An example of framing and the power of language

The image of Obama, a Democrat and the nation’s first black president, and Boehner, a Republican from working-class Midwest roots, tackling a package that would affect government benefits for millions and the progressivity standards of the whole tax code is extraordinary.

via Debt talks blow up – David Rogers – POLITICO.com.

The above sentence frustrates me. It contrasts “the nation’s first black president” with “from working-class Midwest roots” as if they are mutually exclusive (or at least a dichotomy similar to Democrat and Republican).

The Midwest has black residents, too, Politico. Barack Obama is one of them. Or did you mean to say “a white Republican in Congress, which is not a first at all”?

The way journalists frame issues and people has a profound effect on the way the public (readers, listeners, viewers) perceive those issues and people.
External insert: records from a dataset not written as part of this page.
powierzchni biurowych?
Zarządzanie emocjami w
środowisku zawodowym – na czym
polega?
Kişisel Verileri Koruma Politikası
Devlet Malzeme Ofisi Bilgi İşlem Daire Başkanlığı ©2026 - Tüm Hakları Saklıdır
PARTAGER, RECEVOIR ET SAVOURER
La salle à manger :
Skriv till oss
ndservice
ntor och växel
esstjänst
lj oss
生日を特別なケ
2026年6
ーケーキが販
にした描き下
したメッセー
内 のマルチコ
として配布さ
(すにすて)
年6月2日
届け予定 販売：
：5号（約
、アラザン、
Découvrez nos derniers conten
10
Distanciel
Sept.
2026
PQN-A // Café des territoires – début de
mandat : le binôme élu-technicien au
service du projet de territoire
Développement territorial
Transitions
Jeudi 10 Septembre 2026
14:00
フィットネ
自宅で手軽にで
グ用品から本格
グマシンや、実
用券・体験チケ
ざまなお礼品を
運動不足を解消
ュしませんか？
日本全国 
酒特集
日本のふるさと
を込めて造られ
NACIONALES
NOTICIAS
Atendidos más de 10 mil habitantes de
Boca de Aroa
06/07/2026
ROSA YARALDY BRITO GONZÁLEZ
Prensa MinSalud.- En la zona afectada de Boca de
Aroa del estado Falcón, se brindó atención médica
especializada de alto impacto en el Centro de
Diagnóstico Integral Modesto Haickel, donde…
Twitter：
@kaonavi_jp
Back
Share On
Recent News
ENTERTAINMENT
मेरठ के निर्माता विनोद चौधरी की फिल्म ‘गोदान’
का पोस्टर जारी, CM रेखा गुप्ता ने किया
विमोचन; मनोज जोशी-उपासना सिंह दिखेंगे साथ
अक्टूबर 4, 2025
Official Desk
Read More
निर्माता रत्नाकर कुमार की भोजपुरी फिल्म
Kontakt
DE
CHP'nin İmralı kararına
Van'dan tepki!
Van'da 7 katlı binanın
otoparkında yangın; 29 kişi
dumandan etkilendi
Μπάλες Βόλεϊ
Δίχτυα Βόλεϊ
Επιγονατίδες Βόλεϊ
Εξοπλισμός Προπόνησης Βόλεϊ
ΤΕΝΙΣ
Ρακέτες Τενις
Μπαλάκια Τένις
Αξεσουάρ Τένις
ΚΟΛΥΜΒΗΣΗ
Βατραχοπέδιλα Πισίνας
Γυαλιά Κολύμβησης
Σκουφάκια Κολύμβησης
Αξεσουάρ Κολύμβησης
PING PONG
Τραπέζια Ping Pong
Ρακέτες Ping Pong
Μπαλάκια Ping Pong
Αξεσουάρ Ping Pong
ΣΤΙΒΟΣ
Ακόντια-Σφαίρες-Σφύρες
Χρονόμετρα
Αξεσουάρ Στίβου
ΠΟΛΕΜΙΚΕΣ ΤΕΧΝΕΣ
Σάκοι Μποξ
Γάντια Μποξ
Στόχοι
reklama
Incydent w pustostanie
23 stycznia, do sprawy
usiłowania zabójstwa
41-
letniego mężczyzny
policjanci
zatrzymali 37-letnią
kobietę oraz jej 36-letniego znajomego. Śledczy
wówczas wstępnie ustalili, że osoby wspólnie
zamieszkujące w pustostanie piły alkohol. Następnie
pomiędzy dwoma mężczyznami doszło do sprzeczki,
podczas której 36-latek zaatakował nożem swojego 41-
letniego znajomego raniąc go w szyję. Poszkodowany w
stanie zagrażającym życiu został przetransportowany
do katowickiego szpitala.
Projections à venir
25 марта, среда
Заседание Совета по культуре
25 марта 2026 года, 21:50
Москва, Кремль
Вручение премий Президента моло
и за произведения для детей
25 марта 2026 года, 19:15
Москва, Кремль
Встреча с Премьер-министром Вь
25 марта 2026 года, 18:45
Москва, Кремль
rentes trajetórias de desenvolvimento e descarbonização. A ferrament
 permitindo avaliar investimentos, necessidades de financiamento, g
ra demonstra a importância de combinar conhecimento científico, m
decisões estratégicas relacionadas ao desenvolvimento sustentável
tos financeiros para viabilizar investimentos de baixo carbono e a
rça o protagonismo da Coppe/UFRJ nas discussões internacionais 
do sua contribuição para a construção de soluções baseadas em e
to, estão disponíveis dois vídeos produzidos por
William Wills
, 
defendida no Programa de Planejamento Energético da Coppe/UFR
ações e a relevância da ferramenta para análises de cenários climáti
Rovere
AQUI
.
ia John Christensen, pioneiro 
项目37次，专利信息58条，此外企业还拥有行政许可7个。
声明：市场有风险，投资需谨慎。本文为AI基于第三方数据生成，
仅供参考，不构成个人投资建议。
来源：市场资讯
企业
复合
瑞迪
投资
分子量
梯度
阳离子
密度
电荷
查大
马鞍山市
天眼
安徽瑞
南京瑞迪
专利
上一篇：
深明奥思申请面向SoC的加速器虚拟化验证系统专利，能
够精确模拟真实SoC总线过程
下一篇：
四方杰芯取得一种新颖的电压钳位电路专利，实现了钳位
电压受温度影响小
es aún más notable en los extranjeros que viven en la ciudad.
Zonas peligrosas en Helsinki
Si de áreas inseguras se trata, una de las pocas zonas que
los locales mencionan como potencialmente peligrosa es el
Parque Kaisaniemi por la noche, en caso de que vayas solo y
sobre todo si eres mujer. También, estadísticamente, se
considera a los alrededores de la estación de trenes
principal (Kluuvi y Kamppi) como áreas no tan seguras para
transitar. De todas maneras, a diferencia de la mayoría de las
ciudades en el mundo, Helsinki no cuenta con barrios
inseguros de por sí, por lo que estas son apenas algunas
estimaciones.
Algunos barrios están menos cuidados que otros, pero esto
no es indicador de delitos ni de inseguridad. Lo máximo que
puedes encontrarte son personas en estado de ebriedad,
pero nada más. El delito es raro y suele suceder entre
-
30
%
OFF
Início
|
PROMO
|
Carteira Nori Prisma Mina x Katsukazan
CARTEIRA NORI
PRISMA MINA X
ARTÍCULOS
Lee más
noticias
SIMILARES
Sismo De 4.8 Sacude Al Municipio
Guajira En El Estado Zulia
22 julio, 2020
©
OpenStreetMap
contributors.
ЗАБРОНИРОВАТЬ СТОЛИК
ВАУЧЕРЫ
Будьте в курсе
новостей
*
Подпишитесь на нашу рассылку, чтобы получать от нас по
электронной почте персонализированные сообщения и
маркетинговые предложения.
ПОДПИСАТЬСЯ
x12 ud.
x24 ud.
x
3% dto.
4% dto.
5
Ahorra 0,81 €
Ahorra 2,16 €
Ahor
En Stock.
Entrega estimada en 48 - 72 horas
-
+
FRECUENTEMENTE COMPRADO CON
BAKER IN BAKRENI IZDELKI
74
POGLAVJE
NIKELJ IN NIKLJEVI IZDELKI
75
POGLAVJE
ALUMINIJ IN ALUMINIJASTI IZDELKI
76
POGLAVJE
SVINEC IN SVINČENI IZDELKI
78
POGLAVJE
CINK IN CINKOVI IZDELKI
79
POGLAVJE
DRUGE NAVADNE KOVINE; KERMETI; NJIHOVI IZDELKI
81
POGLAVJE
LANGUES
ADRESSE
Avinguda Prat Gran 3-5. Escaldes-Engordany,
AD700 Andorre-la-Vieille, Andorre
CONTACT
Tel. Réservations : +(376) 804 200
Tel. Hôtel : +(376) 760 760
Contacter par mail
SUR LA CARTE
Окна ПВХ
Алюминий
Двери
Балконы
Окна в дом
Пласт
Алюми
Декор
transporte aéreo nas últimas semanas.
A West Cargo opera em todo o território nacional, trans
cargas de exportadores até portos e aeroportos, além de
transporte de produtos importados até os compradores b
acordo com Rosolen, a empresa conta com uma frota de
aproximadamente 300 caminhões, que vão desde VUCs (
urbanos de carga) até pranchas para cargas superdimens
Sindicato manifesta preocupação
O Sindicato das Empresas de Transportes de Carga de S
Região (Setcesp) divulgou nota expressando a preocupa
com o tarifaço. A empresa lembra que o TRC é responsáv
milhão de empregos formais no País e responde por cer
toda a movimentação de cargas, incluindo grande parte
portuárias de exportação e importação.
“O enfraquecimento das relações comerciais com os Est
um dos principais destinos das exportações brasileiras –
We have a responsibility to our audience, just as much as to our subjects and our profession, to use fair and accurate language.

On a related note, one of my brilliant WWU journalism professors, Carolyn Nielsen, tweeted a while back about widespread media usage of the term “gay marriage” (instead of the more fair and accurate term “marriage equality,” or even just the more accurate “same-sex marriage”). She wondered, in the tweet, when the shift would happen. Soon, I hope.

Today’s media risk becoming a feedback loop rather than reporters of substantive information. But that’s a larger topic for another day.